## Отрывок:
Мой дед по материнской линии тоже пал жертвой внезапного сердечного приступа, пусть и в более солидном возрасте. Военный врач по профессии, он успешно занимался частной практикой в Нью-Дели, принимая пациентов у себя на дому. Одним сентябрьским утром 1997 года, вскоре после своего восемьдесят третьего дня рождения, он проснулся и пожаловался на боли в области живота. Он полагал, что дискомфорт вызван тем, что он переел и перепил шотландского виски накануне за ужином. Буквально через несколько минут он застонал, потерял сознание и умер. У него наверняка случился обширный инфаркт, но убило его не это. После инфаркта начинается аритмия – желудочковая фибрилляция, при которой ритм сердца сбивается, – именно она помешала его сердцу поддерживать циркуляцию крови и сохранить ему жизнь.
Когда я разговаривал со своей матерью о смерти деда, она сказала, что ей жаль, что он умер так неожиданно, но вместе с тем она рада, что это произошло так, а не иначе.

## Задания:
#1 В каком году умер дед, о котором рассказывается в отрывке?
#2 Перепишите из отрывка о смерти деда всё, начиная со слов «Мой дед по материнской» и заканчивая словами «сохранить ему жизнь.».
Записи никак не связаны с отрывком.

## Исходные данные:
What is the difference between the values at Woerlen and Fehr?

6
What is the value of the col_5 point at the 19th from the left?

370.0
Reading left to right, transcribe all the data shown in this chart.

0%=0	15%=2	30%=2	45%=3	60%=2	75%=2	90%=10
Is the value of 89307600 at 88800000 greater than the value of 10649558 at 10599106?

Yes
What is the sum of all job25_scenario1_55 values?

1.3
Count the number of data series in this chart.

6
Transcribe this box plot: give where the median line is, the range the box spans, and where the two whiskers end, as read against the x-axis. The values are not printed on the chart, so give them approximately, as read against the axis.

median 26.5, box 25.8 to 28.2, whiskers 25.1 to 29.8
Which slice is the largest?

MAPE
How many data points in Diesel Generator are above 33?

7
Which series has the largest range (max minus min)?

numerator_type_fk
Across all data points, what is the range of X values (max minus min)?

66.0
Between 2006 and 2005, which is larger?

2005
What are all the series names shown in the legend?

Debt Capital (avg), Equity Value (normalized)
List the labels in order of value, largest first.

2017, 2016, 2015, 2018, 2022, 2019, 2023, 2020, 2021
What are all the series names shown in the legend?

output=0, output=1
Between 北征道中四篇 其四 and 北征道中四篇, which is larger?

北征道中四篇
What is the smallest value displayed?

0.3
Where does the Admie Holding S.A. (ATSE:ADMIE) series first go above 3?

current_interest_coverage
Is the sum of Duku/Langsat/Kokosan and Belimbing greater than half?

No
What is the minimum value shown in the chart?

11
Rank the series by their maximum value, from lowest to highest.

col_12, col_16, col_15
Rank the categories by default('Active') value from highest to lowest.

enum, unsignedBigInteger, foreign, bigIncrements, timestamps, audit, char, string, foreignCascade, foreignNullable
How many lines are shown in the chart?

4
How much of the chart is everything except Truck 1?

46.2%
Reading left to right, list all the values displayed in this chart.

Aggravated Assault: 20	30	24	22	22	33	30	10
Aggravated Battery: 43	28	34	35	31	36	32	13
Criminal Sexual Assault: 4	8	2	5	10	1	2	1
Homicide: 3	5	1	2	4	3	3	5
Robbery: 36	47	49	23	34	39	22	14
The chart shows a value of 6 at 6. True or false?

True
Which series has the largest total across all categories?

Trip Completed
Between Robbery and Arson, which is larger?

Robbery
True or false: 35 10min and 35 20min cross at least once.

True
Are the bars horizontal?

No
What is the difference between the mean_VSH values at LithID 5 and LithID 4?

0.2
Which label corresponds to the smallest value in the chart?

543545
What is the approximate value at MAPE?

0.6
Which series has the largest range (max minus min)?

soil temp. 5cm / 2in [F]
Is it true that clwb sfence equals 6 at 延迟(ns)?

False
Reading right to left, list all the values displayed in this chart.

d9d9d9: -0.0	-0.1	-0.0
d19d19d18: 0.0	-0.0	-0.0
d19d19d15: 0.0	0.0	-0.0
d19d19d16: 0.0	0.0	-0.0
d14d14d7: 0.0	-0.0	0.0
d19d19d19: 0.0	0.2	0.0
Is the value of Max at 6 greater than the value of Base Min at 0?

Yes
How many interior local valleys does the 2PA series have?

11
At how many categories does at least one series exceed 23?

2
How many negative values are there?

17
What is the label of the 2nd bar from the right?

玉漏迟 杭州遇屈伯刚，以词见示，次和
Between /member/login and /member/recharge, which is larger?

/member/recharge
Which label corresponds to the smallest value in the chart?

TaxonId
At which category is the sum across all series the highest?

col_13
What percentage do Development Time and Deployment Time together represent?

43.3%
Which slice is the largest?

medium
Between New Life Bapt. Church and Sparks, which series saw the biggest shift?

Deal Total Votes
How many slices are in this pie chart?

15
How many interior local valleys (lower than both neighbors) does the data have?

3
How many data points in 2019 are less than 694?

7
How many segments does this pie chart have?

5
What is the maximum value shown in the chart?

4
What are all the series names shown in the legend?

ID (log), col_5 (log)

## Ответы к заданиям:
#1 В 1997 году.

#2
Мой дед по материнской линии тоже пал жертвой внезапного сердечного приступа, пусть и в более солидном возрасте. Военный врач по профессии, он успешно занимался частной практикой в Нью-Дели, принимая пациентов у себя на дому. Одним сентябрьским утром 1997 года, вскоре после своего восемьдесят третьего дня рождения, он проснулся и пожаловался на боли в области живота. Он полагал, что дискомфорт вызван тем, что он переел и перепил шотландского виски накануне за ужином. Буквально через несколько минут он застонал, потерял сознание и умер. У него наверняка случился обширный инфаркт, но убило его не это. После инфаркта начинается аритмия – желудочковая фибрилляция, при которой ритм сердца сбивается, – именно она помешала его сердцу поддерживать циркуляцию крови и сохранить ему жизнь.